Затем труппа Кинга показала еще один спектакль, небольшой по сравнению с предыдущим. Балет «Основы письма» (Writing Ground) разворачивался на пустой сцене под звуки иудейских, христианских, мусульманских и тибетских духовных песнопений. Танец развивался на фоне задника из бархатных тканей, а цветовая гамма состояла из буро-бежевых цветов – земляных, данных нам природой (оформление Роберта Розенвассера). Восемь минут этого действа – как размышление о духе человека и основах его жизни. Бурлящие страсти и медитации, мучительные сомнения, первые неумелые шаги и счастье постижения передавались удивительно емкой и насыщенной пантомимой, сочетавшейся и с яркой мимикой. Даже такая обыденная для балета вещь, как обутая в пуанты женская стопа, играла не меньшую роль, чем пластика рук или торса. В моменты мучительных колебаний мы видели тонкую ножку, не стремящейся ввысь, а приземленной, неуклюжей частью тела в каком-то башмаке.

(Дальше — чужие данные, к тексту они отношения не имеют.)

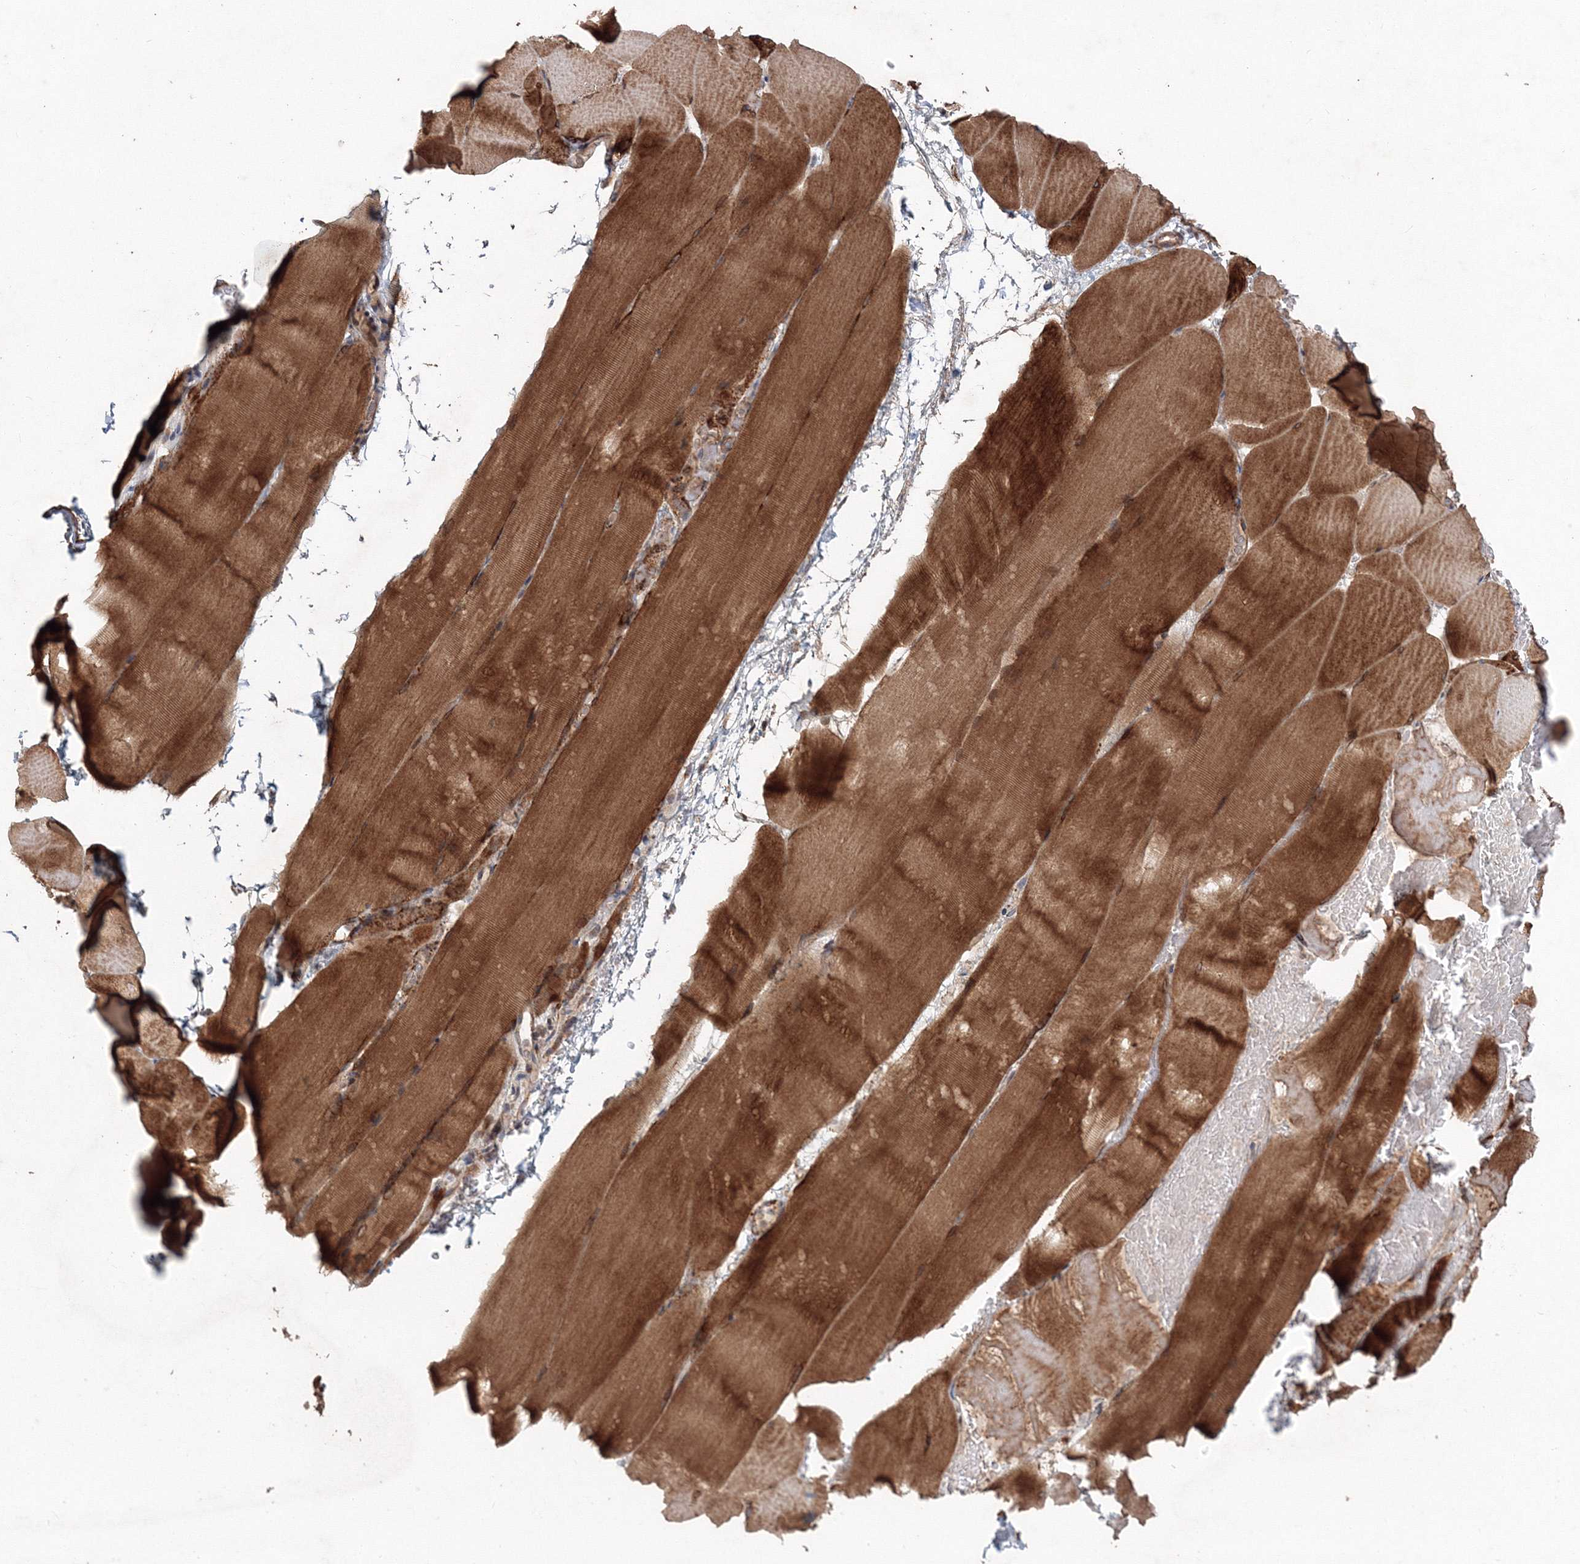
{"staining": {"intensity": "strong", "quantity": ">75%", "location": "cytoplasmic/membranous"}, "tissue": "skeletal muscle", "cell_type": "Myocytes", "image_type": "normal", "snomed": [{"axis": "morphology", "description": "Normal tissue, NOS"}, {"axis": "topography", "description": "Skeletal muscle"}, {"axis": "topography", "description": "Parathyroid gland"}], "caption": "A brown stain shows strong cytoplasmic/membranous positivity of a protein in myocytes of normal skeletal muscle.", "gene": "ANAPC16", "patient": {"sex": "female", "age": 37}}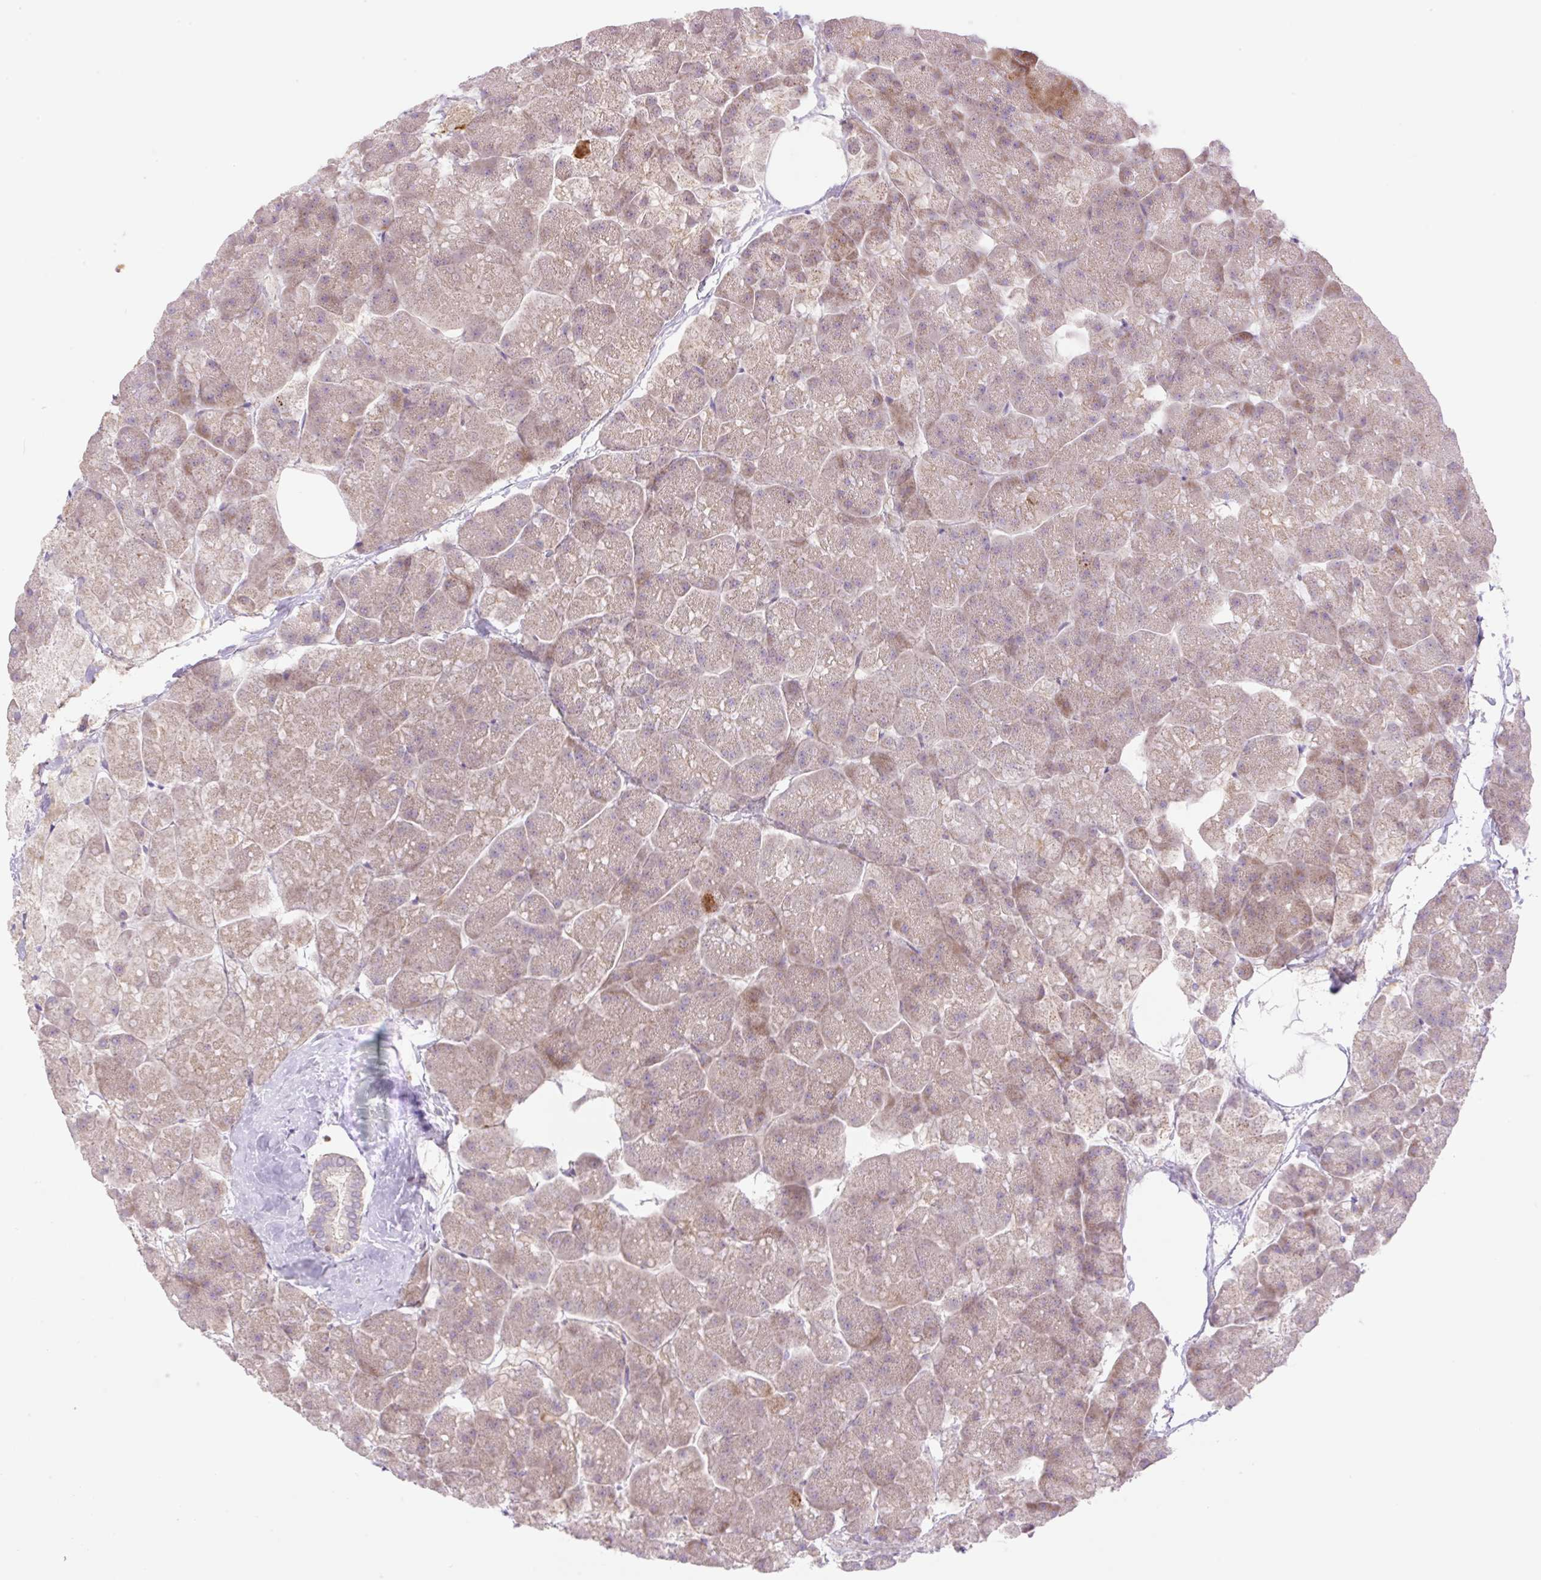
{"staining": {"intensity": "weak", "quantity": "25%-75%", "location": "cytoplasmic/membranous"}, "tissue": "pancreas", "cell_type": "Exocrine glandular cells", "image_type": "normal", "snomed": [{"axis": "morphology", "description": "Normal tissue, NOS"}, {"axis": "topography", "description": "Pancreas"}, {"axis": "topography", "description": "Peripheral nerve tissue"}], "caption": "Immunohistochemistry (IHC) micrograph of unremarkable pancreas stained for a protein (brown), which reveals low levels of weak cytoplasmic/membranous positivity in approximately 25%-75% of exocrine glandular cells.", "gene": "VPS25", "patient": {"sex": "male", "age": 54}}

Публика была чрезвычайно заинтересована происходящим. Даже определенные проблемы в организации зала (например, билеты на несуществующие места в партере) не смогли омрачить прекрасное впечатление от спектакля. «Недосказанность» пластической речи Кинга, далекой от воспроизведения обыденных ситуаций и имеющей много общего с медитативными движениями, дала большой простор для размышлений. Зрителя явно увлекли философские балеты американские хореографа.